Documento
Un niño de meses no pega en una sala de teatro, ni con cola, ni con colina porque a esa edad no se disfruta, ni siquiera, de los más escandalosos carnavales.


Este artículo es de hace 5 años

El justificado encabronamiento de un sabio, ducho, flacucho y adorado amigo, ante la presencia de niños espectadores, en obras de teatro para adultos, nos ha hecho elucubrar algunas vivencias, al respecto, que se atropellan al resurgir, no dan tregua, ni dejan dormir y - como rebosan sin ocio, aunque, altamente, son apreciadas - nos interesa, con sumo gusto y sana distinción, compartir.

No en balde, el título de esta crónica alude al nombre de un popular programa de la televisión cubana, durante los años 60 y en el que trabajó durante mucho tiempo mi mamá. *

* Ahí le dieron los dolores de parto de mi hermano mayor, el de La Colmenita, según ella nos contó después. Los míos fueron en Amigo y sus amiguitos. Y a mi hermano menor, en la primera temporada de Caritas, con Christy Domínguez en el rol principal**

**La segunda fue el debut y el personaje antológico que, durante años, asumió Maribel Rodríguez.

Datos proporcionados
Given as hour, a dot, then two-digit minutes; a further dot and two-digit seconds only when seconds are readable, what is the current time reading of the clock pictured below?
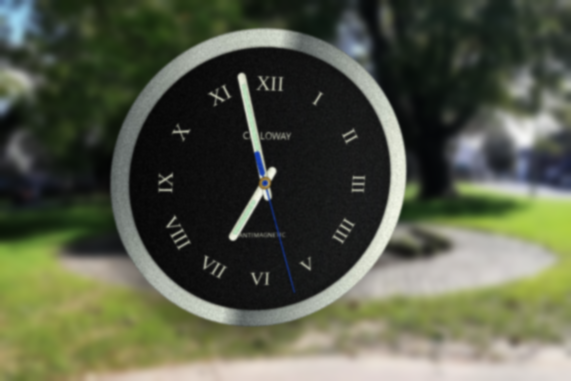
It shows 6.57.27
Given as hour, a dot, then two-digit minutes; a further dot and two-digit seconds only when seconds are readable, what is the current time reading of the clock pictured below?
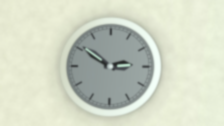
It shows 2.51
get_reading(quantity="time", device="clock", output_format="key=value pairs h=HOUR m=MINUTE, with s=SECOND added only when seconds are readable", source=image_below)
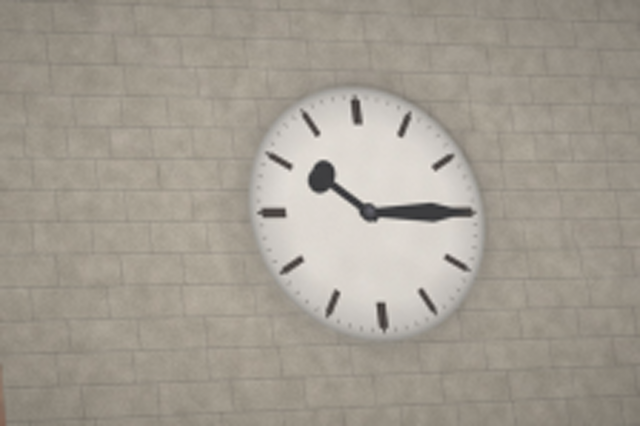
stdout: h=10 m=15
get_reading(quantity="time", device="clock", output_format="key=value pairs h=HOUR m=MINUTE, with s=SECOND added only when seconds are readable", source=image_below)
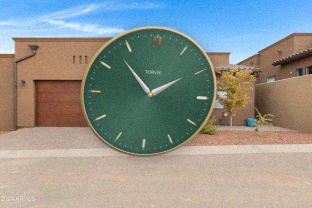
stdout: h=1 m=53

---

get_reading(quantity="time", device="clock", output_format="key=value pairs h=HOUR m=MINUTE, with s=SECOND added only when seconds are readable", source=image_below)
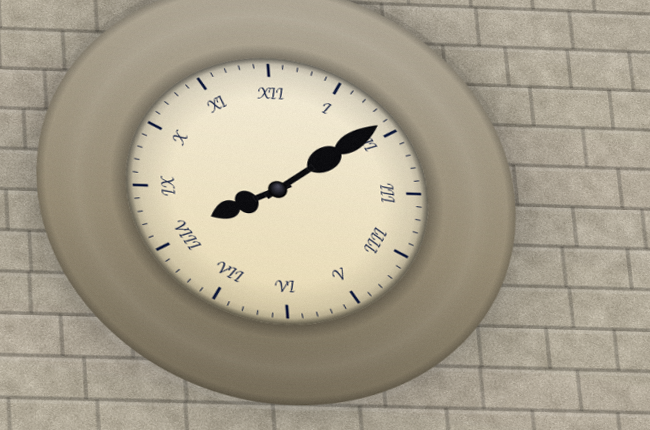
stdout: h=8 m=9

* * *

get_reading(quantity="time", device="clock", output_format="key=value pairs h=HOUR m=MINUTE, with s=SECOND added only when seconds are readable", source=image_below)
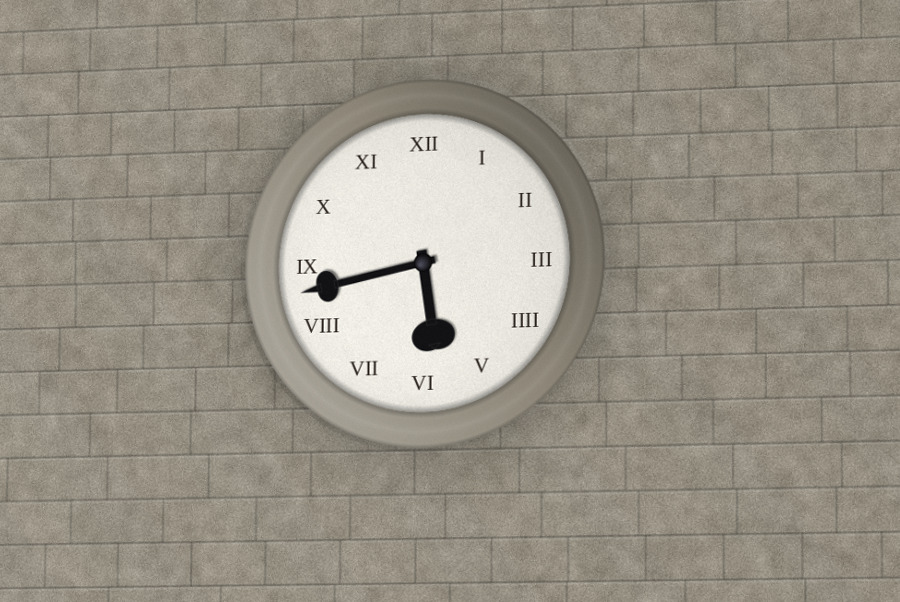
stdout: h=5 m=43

Qué hacer
1) Responde con lo que dice la crónica:
(a) ¿Hace cuántos años se escribió el artículo?
(b) ¿En qué programa le dieron a la madre los dolores de parto de quien escribe?
(c) ¿Quién tuvo el papel principal en la primera temporada de Caritas?
2) Copia de nuevo la crónica de "Este artículo es" a "sana distinción, compartir." y cambia "encabronamiento" por "enojo".
3) Sigue escribiendo la crónica sobre los niños en el teatro a partir de su última oración.

Respuestas del ejercicio
1)
(a) Hace 5 años.
(b) En Amigo y sus amiguitos.
(c) Christy Domínguez.

2)
Este artículo es de hace 5 años

El justificado enojo de un sabio, ducho, flacucho y adorado amigo, ante la presencia de niños espectadores, en obras de teatro para adultos, nos ha hecho elucubrar algunas vivencias, al respecto, que se atropellan al resurgir, no dan tregua, ni dejan dormir y - como rebosan sin ocio, aunque, altamente, son apreciadas - nos interesa, con sumo gusto y sana distinción, compartir.

3)
Bastante experiencia acumulada de trabajo infantil sostiene el peso de nuestras afirmaciones.

Ya de adultos, siempre los hemos considerado iguales, sólo que… con un poquito menos de experiencia.

Nos es, en extremo entrañable, bajar a sus diversas estaturas, e intercambiar niveles de entendimiento.

Enseñarles, al propio tiempo que aprender de ellos.

Porque saben un montón de cosas más de aquellas que podríamos sospechar.

Cuando miro hacia atrás, “me veo y toco”, me pregunto, constantemente, ¿cómo ha podido ser?

Todavía tengo ardiente, el luminoso instante en que nos dio por crear - junto a mi madre - proyectos para la televisión.

Ella recién se había graduado como directora pujante y estaba ávida de ideas y designios.

Mientras, yo, cambiaba de carrera universitaria - de segundo año de Historia hacia el Instituto Superior de Arte - con esperanzadas altas miras e irradiaba, a borbotones, sueños.

Sentados, frente al televisor, en el sofá de la casa, surgieron dos programas infantiles: Cuando yo sea grande* e Y dice una mariposa. *

* Que siguió realizando, en continuas temporadas, hasta su reciente deceso.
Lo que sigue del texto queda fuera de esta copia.